Give up the fad diets -- they'll only make you fat
It's the end of January and you still haven't got rid of that Christmas flab. You're clearly in need of a sure-fire dieting quick fix.
But before you adopt the latest diet du jour, consider this warning from a leading health expert: fad diets can make you fat.
"Food has been shrouded in myths since time immemorial as people argue over what is good for you, what should be avoided or eaten to your heart's content," says Professor Chris Hawkey, the president of the British Society of Gastroenterology.
"But what's important is to recognise that despite the popularity of fad diets, we are losing a grip on the fight with obesity.

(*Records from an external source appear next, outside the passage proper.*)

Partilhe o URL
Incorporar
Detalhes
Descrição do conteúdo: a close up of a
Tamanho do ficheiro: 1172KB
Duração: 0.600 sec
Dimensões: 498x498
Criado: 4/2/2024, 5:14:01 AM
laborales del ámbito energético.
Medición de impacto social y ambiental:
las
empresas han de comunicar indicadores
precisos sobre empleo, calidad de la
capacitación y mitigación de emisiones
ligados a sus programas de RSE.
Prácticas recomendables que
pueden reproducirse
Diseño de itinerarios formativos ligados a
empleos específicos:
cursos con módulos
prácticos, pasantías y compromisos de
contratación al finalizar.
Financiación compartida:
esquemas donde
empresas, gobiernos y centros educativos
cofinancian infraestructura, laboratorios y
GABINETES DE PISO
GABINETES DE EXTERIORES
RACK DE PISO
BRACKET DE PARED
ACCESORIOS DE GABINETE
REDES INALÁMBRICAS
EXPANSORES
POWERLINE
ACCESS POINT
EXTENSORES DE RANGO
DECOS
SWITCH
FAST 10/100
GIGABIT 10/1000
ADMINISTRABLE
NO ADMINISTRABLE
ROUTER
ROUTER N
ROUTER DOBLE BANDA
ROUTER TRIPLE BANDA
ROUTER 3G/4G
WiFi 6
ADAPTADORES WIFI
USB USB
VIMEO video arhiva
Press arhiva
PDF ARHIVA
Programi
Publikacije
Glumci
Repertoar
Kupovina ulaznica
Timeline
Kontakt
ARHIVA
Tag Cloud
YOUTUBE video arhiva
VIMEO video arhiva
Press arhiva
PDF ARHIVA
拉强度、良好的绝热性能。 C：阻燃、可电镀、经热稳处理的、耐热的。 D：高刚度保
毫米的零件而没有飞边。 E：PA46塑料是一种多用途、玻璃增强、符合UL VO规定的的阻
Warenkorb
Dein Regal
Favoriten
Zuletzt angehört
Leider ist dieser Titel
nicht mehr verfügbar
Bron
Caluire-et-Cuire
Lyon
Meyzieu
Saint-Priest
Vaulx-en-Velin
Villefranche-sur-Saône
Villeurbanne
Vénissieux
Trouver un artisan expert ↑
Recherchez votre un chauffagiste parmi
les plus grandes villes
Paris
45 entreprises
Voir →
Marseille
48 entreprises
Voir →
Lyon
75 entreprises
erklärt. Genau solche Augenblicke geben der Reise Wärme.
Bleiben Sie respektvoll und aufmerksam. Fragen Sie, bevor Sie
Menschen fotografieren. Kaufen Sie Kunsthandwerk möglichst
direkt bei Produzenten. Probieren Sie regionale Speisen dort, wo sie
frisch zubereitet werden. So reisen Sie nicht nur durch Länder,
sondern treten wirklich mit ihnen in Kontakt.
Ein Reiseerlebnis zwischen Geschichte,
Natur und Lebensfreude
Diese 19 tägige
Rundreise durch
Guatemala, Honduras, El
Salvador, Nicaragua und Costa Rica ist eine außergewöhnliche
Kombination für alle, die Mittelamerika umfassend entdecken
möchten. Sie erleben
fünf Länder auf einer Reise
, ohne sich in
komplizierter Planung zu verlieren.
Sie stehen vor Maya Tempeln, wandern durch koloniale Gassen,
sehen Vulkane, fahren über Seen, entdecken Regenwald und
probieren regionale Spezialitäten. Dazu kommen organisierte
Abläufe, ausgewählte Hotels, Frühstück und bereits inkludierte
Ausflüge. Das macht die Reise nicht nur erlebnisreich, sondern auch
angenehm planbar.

We need to do away with quirky diets and make people realise what will keep them healthy in the long run."
Hawkey warns that people should avoid extreme diets based on "theory rather than evidence", including the much publicised Hollywood Grapefruit diet and the Max Gerson Diet, which includes coffee enemas and a daily extract of raw calf liver.
But with a long procession of slim Hollywood celebrities extolling the virtues of fad diets as a sure fire way to lose weight -- and with a €30bn global dieting industry profiting off the proceeds -- such warnings are likely to fall on deaf ears.
"There are so many people desperate to lose weight and to believe what others say these diets have done for them," says Andrew Hill, a dieting expert and professor of medical psychology at Leeds University.
Actress Megan Fox and Black Eyed Peas singer Stacy Ferguson have been cited as the worst celebrity offenders for their enthusiastic praise of quick-fix dieting solutions such as the drastic cleansing vinegar diet.
"It just cleanses out your system entirely," said Fox recently. "For women who retain water weight from their menstrual cycle, it gets rid of it really fast.
"I'm not one for dieting or exercising, because I'm lazy and I have a really big sweet tooth, so I have to do cleanses every once in a while because of the amount of sugar I take in," she says.
But experts warn that many of these extreme diets are doomed to end in failure, urging dieters to eat too much of one particular food and ultimately causing them to put on weight. Others are too difficult to follow, sending humiliated dieters back into the arms of the unhealthy food that got them into trouble in the first place.
"As attractive as it sounds, there is no magic pill or potion for a quick fix to weight loss," says Lucy Jones, a dietitian with the Whittington NHS Trust in London.
"The body, including the liver, is a well oiled detoxing machine, which will not be improved by vinegar, whether it be organic, apple cider, unfiltered, or your bog-standard malt vinegar."
Health experts point out that despite the overwhelming popularity of fad diets, obesity levels are continuing to rise and more people are expected to die of obesity-related deaths in the future.
Almost two out of five Irish adults are overweight and more than one in five is obese.
A new report issued this month in Dublin about the health dangers of visceral fat -- a hidden fat which increases the threat of heart disease and diabetes -- found that over 90pc of Irish people are unaware of this danger.
The same report found that 77pc of Irish people vowed to lose weight this January yet, of the people who had dieted the previous year, almost half admitted to failing.
"Fad diets, which usually promise quick-fix weight loss, are unsustainable," says Professor David Haslam, an author of the report and chair of the UK's national Obesity Forum. "They can actually do more harm than good. Invariably weight is put back on, with some of the weight regained accumulating as visceral fat."
Among the popular fad diets blacklisted by health experts are the Hallelujah diet, which only allows the consumption of fruits and seeds based on the teachings of Genesis 1.29; raw-ism, which promotes the benefits of eating only uncooked food; and the Hollywood Grapefruit diet, reportedly beloved by Australian pop princess Kylie Minogue.
Hawkey also dismissed the popular 'chewing movement' -- the centuries-old principles of which claims that chewing each mouthful of food 32 times aids digestion.
For those looking to shed a few pounds, a short-term diet may work for a very small percentage of people, says Hill. "But for the majority of people, that approach is doomed, he adds.
"All the analysis on weight loss diets keeps coming back round to sensible and healthy eating," he says. "It may be seen as boring but sustained weight loss is a slow and steady process.
"Actually, losing weight is not necessarily a problem. It's maintaining that loss that is difficult."
Nutritional experts say that there is only one way to stay healthy and to maintain weight loss: adopting a balanced diet, regular exercise, and staying away from booze and cigarettes.
And to make good on their New Year's resolutions to lose weight, people should just ignore fad diets and instead concentrate on longer term weight management goals.
"Ask people to come up with their own solutions to changing their own behaviour -- and the resources they think they would need," Hill says. "And remind people that a diet is for life, not just for Christmas."